OETTINGEN, town in *Bavaria, Germany. Jews were to be found in Oettingen from the second half of the 13th century. The Jewish settlement suffered in 1298 during the *Rindfleisch persecutions, and during the *Black Death persecutions of 1348 almost all the Jews were massacred. Emperor *Charles IV then transferred their property to Duke Albrecht of Oettingen. A new Jewish community, consisting mainly of money-lenders maintaining strong commercial and familial ties with *Noerd lingen, was soon reorganized. Privileges were issued for 1383–88, and a Judenstrasse was mentioned in 1457. The community absorbed an influx of refugees after clerical agitation resulted in the expulsion of the Jews from Noerdlingen and other Bavarian cities in 1507. Oettingen was the capital of the rival duchies of Oettingen-Spielberg and Oettingen Wallerstein and had two synagogues (a "Catholic" and a "Lutheran" one, so named after the two branches of the Oettingen ruling house) and separate district rabbinates and communal
In the 17th and 18th centuries, the Oettingen communities benefited from the patronage of several influential *Court Jews, including Hirsch Neumark, David Oppenheim, and the *Model family, who originated in Oettingen. A pogrom resulting from a *blood libel was narrowly averted in 1690 when the murderer of a young child was discovered to be a Christian; the event was commemorated by a fast day each year thereafter on the 17th of Iyyar. The most distinguished rabbi of Oettingen-Wallerstein was Asher Loew (1789–1809), later rabbi of Metz, who opposed Moses *Mendelssohn's proposal to use a burial hall in the cemetery in order to comply with government regulations requiring corpses to be buried three days after death. Of comparable distinction in Oettingen-Spielberg was Jacob Phinehas Katzenellenbogen (1764–95). The Jewish community of Oettingen numbered about 300 in the 18th century (about 10% of the total population). A cemetery was opened in 1850 and a new synagogue built in 1853. The rural community declined from 430 persons (13.4%) in 1837 to 102 in 1910 and only 66 in 1933. On November 10, 1938, Jewish homes and shops were demolished and the synagogue sacked. The rabbi was beaten and hospitalized and all Jewish men deported to *Dachau. Ten of the 11 Jews still living in Oettingen in 1942 were deported. In 2005 the former synagogue was used to house a medical practice. There are commemorative plaques at the building of the former synagogue and at the Jewish cemetery.

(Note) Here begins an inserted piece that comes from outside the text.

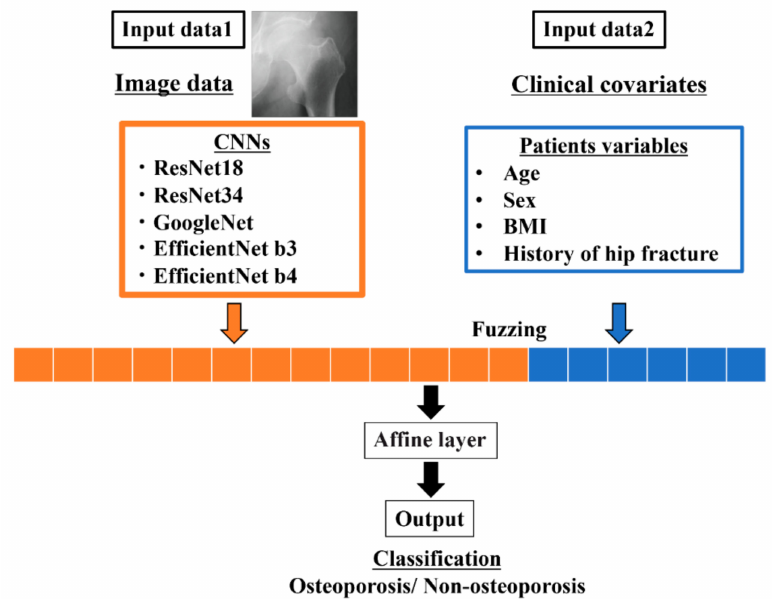
Figure 2. A neural-network model architecture that ensembles image data and clinical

Germ Jud, 2 (1968), 633–5; L. Lamm, in: JJLG, 22 (1931–32), 147–59; J. Mann, in: ZGJD, 6 (1935), 32–39; L. Mueller, Aus fuenf Jahrhunderten (1900); S. Stern, The Court Jew (1950), index; PK, Bavaria. ADD BIBLIOGRAPHY: B. Ophir and F. Wiesemann (eds.), Die juedischen Gemeinden in Bayern 1918–1945. Geschichte und Zerstoerung (1979), 489–90; Germania Judaica, vol. 3 1350–1514 (1987), 1061; Die Juden in Oettingen. Ein Beitrag zur Heimatgeschichte (Oettinger Blaetter, vol. 2/1989) (1989); T. Harburger, Die Inventarisierung juedischer Kunst- und Kulturdenkmaeler in Bayern, vol. 3 (1998), 636–41.